# What is the purpose?



## UberRey (Sep 1, 2014)

Why does lyft pester us about reserving hours when they are not required? Is there some benefit i am not aware of?


----------



## LookyLou (Apr 28, 2014)

UberRey said:


> Why does lyft pester us about reserving hours when they are not required? Is there some benefit i am not aware of?


No. Only if you want help in keeping yourself scheduled.


----------



## OldTownSean (Aug 14, 2014)

Lol it makes me think they care.

Please don't shatter my illusion of love.


----------



## Former Yellow Driver (Sep 5, 2014)

OldTownSean said:


> Please don't shatter my illusion of love.


They *DO* love you. The recent rate cuts were just a token of that love.


----------



## OldTownSean (Aug 14, 2014)

Former Yellow Driver said:


> They *DO* love you. The recent rate cuts were just a token of that love.

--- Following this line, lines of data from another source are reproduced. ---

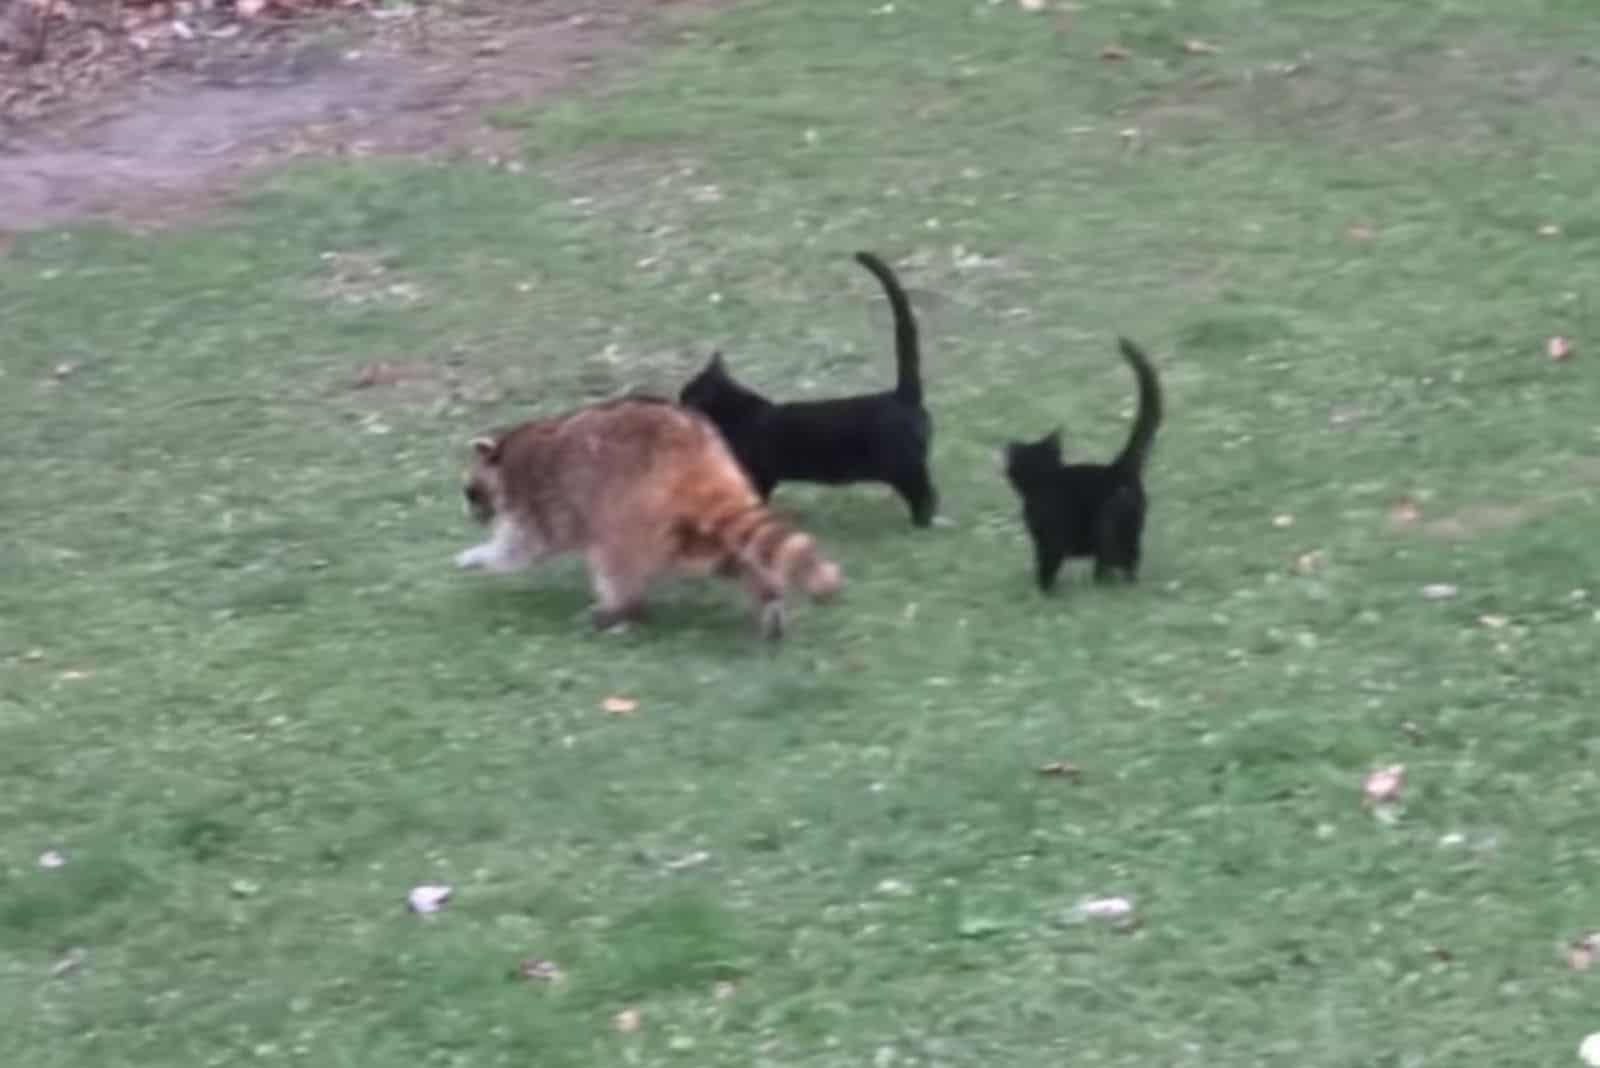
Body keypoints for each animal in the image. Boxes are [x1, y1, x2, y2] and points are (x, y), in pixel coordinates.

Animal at [678, 255, 934, 530]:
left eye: (687, 394)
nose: (677, 401)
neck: (737, 412)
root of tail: (902, 395)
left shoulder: (759, 472)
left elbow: (756, 497)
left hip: (902, 465)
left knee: (924, 492)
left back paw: (921, 523)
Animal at [998, 335, 1164, 591]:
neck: (1044, 480)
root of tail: (1118, 468)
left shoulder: (1049, 539)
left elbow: (1046, 568)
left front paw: (1044, 593)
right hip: (1130, 532)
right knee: (1131, 560)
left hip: (1107, 529)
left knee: (1114, 560)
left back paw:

Like a weiner in the bootie lol


----------



## Bobhopenut (Jul 25, 2014)

I got a response back from a Lyft last month and they said if there were two drivers in the same spot and one was scheduled and one wasn't the scheduled driver would get the call.


----------



## Former Yellow Driver (Sep 5, 2014)

Bobhopenut said:


> I got a response back from a Lyft last month and they said if there were two drivers in the same spot and one was scheduled and one wasn't the scheduled driver would get the call.


Lol I'd like to see how the computer system actually does that.


----------



## Bobhopenut (Jul 25, 2014)

Exactly, that is what they told me, I just log onto my hours before I head out to do a little Lyfting to make sure I am not passed on when a rare Lyft should come my way. Lyft requests are a rare thing like the lochness monster.


----------